This is one of the those responses that may not be enough for someone who doesn't know what I am talking about and too much for someone who does. Here goes:
It sounds to me as if you need to build an Action with the Actions SDK rather than with Dialog flow. Then you implement a text "intent" in your Action - i.e. one that runs every time the user speaks something. In that text intent you ask the AoG platform for the text - see getRawInput(). Now you do two things. One, you take that raw input and pass it to your bot. Two, you return a promise to tell AoG that you are working on a reply but you don't have it yet. Once the promise is fulfilled - i.e. when your bot replies - you reply with the text you got from your bot.
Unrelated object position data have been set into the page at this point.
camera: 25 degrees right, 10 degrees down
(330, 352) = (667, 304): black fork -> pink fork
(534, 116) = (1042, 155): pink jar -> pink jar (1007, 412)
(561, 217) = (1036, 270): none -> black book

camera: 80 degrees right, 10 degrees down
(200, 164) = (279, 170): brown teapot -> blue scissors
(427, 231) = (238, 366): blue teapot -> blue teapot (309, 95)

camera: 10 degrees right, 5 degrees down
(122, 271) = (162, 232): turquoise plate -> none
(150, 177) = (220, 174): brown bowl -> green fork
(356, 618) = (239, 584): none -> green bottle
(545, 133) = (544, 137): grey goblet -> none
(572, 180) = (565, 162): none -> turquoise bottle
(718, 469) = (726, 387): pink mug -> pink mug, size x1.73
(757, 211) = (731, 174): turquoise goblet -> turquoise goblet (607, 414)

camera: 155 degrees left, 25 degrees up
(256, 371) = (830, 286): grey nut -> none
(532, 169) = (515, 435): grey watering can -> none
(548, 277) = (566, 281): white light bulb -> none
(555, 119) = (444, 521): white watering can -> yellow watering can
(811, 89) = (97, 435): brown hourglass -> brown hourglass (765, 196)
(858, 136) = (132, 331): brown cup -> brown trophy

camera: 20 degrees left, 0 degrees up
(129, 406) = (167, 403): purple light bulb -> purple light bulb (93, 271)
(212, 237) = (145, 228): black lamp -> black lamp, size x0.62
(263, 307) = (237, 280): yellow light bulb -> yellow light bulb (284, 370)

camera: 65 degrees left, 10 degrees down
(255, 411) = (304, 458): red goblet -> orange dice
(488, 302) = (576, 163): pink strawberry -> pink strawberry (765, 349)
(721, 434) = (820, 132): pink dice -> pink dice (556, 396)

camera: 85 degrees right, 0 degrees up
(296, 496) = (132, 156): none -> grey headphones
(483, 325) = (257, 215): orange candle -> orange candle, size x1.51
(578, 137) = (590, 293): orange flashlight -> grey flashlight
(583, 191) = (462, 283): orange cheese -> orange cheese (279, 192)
I have a sample Action called the French Parrot here https://github.com/unclewill/french_parrot. As far as speech goes it simply speaks back whatever it hears as a parrot would. It also goes to a translation service to translate the text and return the (loose) French equivalent.
Your mission, should you choose to accept it, is to take the sample, rip out the code that goes to the translation service and insert the code that goes to your bot. :-)
Two things I should mention. One, it is not "idiomatic" Node or JavaScript you'll find in my sample. What can I say - I think the rest of the world is confused. Really. Two, I have a minimal sample of about 50 lines that eschews the translation here https://github.com/unclewill/parrot. Another option is to use that as a base and add code to call your bot and the Promise-y code to wait on it to it.
If you go the latter route remove the trigger phrases from the action package (action.json).